Six Seasonal Songs to Share – New Design
I’m going to be gut honest with you. During the Christmas break, my child will not be practicing every day. As a matter of fact, there will quite a few days that my child will not be “practicing” at all. As a mom, I think it must be this way.
But as a teacher, I think it’s perfectly okay as well. Here’s why:
Your students need a break. If they’ve worked hard this semester, they should be able to enjoy their holiday break without feeling pressure from their piano teacher to practice every day or even as much as they usually do (unless they want to, of course)!
But here’s what I never realized…
Something has become much more evident to me now that my child is taking from another teacher. Now that I’m a parent only (and not the primary teacher for my child), I’ve realized something:
Parents need a break too!
I’m in the trenches these days with my kiddos. And sometimes it’s just agony to drag a reluctant child to the bench to practice. Sometimes, it’s torture to get your child to the bench after a long day at school and large amounts of homework. Sometimes, even when they do get to the bench, a child’s body language and sour face is excruciating for parents. Sometimes parents just need to not have a list of things they have to make their child do! Things like:
- Brushing their teeth
- Cleaning their room (or at least “making a path”)
- Taking a shower or both
- Practicing (I would guess that many kiddos don’t waltz to the piano of their own free will)
Obviously, there are more things in the long list of things parents have to make their children do, but you get the point.
So as more of a parent than a teacher this semester, I would beg you to consider giving parents a break from the need to make their child practice every day during the holiday break. (If your students have an upcoming festival, keep reading and see “What if my student has a festival or competition?” below.)
Here’s what you can do instead:
Obviously, we don’t want students to lose their nimble fingers, rhythm, or reading skills during the break! So why not just challenge them to play their holiday pieces for guests, friends, over Skype to someone they love, and more! Better yet, they can get their special card autographed by their friends and family and you can turn it into a contest!
I can’t believe it’s been six years since I first introduced the old Six Seasonal Songs to Share resource. Even in that blog post, I mentioned that I was short on time, so I used some rather clip-arty images which I didn’t altogether like.
So I thought it was high time that I designed a new Six Seasonal Songs to Share card that was much more beautiful and eye-catching!
How does the Six Seasonal Songs to Share idea work?
Here’s a way you can use the Six Seasonal Songs to Share to help keep students playing during the holiday break:
- Students prepare and polish six songs with you during their lessons.
- During the holiday break they have friends and family pick 2 of their 6 songs and the student then plays those pieces for them.
- The people who hear their two songs autograph the back of the card.
Of course, there may be other ways to use the resource as well. Feel free to be creative!

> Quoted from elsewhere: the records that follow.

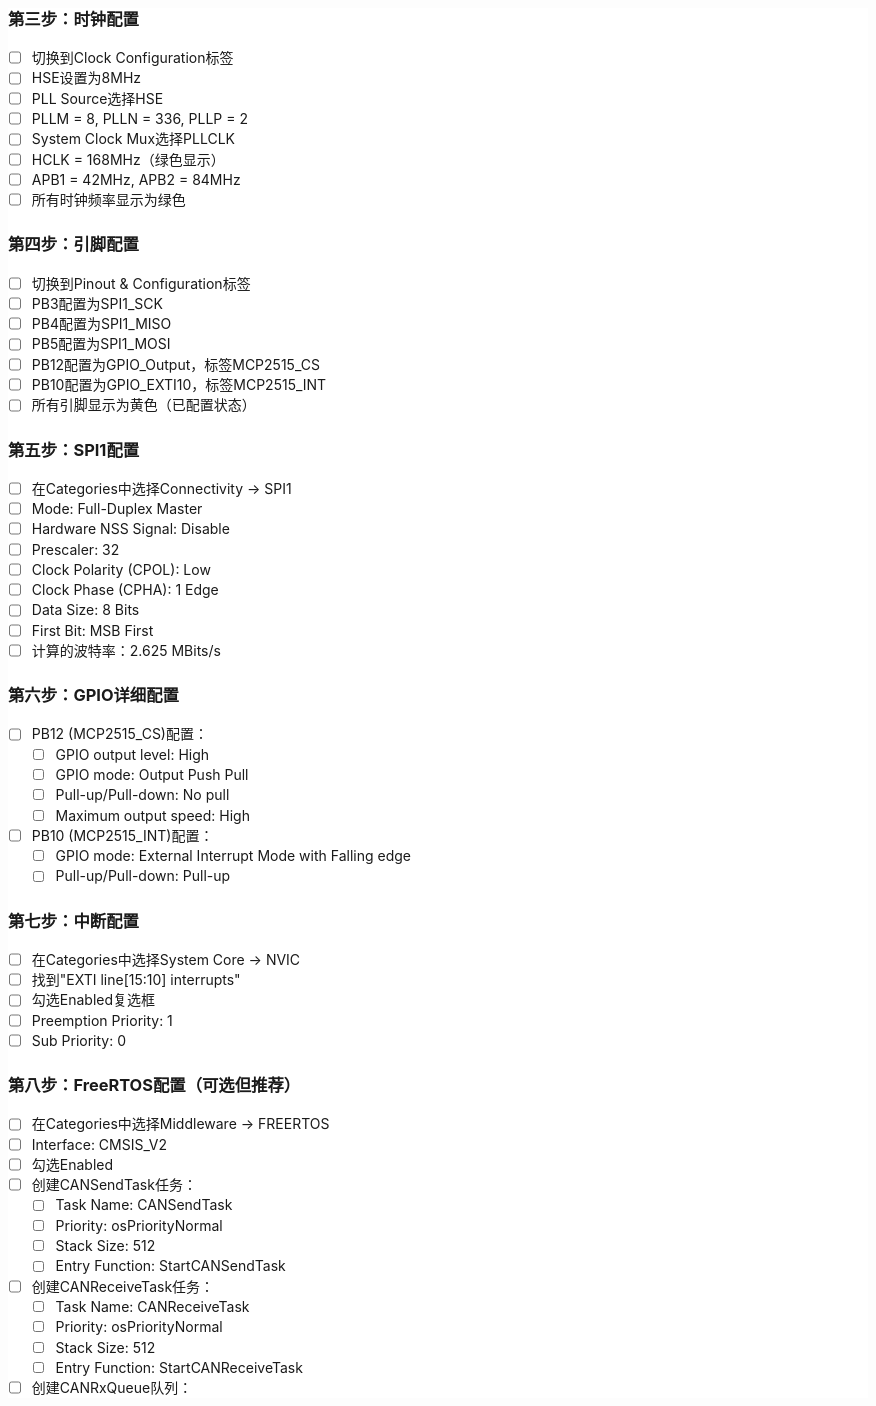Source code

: ### 第三步：时钟配置
- [ ] 切换到Clock Configuration标签
- [ ] HSE设置为8MHz
- [ ] PLL Source选择HSE
- [ ] PLLM = 8, PLLN = 336, PLLP = 2
- [ ] System Clock Mux选择PLLCLK
- [ ] HCLK = 168MHz（绿色显示）
- [ ] APB1 = 42MHz, APB2 = 84MHz
- [ ] 所有时钟频率显示为绿色

### 第四步：引脚配置
- [ ] 切换到Pinout & Configuration标签
- [ ] PB3配置为SPI1_SCK
- [ ] PB4配置为SPI1_MISO
- [ ] PB5配置为SPI1_MOSI
- [ ] PB12配置为GPIO_Output，标签MCP2515_CS
- [ ] PB10配置为GPIO_EXTI10，标签MCP2515_INT
- [ ] 所有引脚显示为黄色（已配置状态）

### 第五步：SPI1配置
- [ ] 在Categories中选择Connectivity → SPI1
- [ ] Mode: Full-Duplex Master
- [ ] Hardware NSS Signal: Disable
- [ ] Prescaler: 32
- [ ] Clock Polarity (CPOL): Low
- [ ] Clock Phase (CPHA): 1 Edge
- [ ] Data Size: 8 Bits
- [ ] First Bit: MSB First
- [ ] 计算的波特率：2.625 MBits/s

### 第六步：GPIO详细配置
- [ ] PB12 (MCP2515_CS)配置：
  - [ ] GPIO output level: High
  - [ ] GPIO mode: Output Push Pull
  - [ ] Pull-up/Pull-down: No pull
  - [ ] Maximum output speed: High
- [ ] PB10 (MCP2515_INT)配置：
  - [ ] GPIO mode: External Interrupt Mode with Falling edge
  - [ ] Pull-up/Pull-down: Pull-up

### 第七步：中断配置
- [ ] 在Categories中选择System Core → NVIC
- [ ] 找到"EXTI line[15:10] interrupts"
- [ ] 勾选Enabled复选框
- [ ] Preemption Priority: 1
- [ ] Sub Priority: 0

### 第八步：FreeRTOS配置（可选但推荐）
- [ ] 在Categories中选择Middleware → FREERTOS
- [ ] Interface: CMSIS_V2
- [ ] 勾选Enabled
- [ ] 创建CANSendTask任务：
  - [ ] Task Name: CANSendTask
  - [ ] Priority: osPriorityNormal
  - [ ] Stack Size: 512
  - [ ] Entry Function: StartCANSendTask
- [ ] 创建CANReceiveTask任务：
  - [ ] Task Name: CANReceiveTask
  - [ ] Priority: osPriorityNormal
  - [ ] Stack Size: 512
  - [ ] Entry Function: StartCANReceiveTask
- [ ] 创建CANRxQueue队列：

Turn it into a sharing contest!
One year, I told the students that the person with the most signatures on the back would get a prize when they got back from Christmas break. Prizes like Frixion pens (that can help in their practice) have always been popular with students.
What if my student has a festival or competition?
Of course, if there is a festival or competition coming up, students will have to practice. But you can adapt your expectations to still give them a break from the usual amount of practice. Perhaps they just need to practice the competition piece. Perhaps you can chat with the parents about a practice plan that reasonably allows for holiday fun.
Just be sure to listen to the parents about their needs and the needs of their child when you suggest a practice plan.
Tips on printing the Six Seasonal Songs to Share:
Printing is easy and straightforward, but here are a few tips:
Once you have signed up for the resource, you’ll get an email. Click on the download link in the email and it will go to your downloads folder. Open it in Adobe Reader from there.
- Open in Adobe Reader.
Adobe Reader is the industry standard for viewing and printing PDFs. It is a safe download if your computer does not already have it.
- Print at 100%. (Don’t scale.)
When we design almost everything, we put a .3 inch margin so that even when you print at 100%, it won’t cut off anything.
- Print in color.
Color is just better and this design won’t use very much color ink. But if you want, there is almost always a way that you can print black and white. You’ll just have to adjust your printer settings.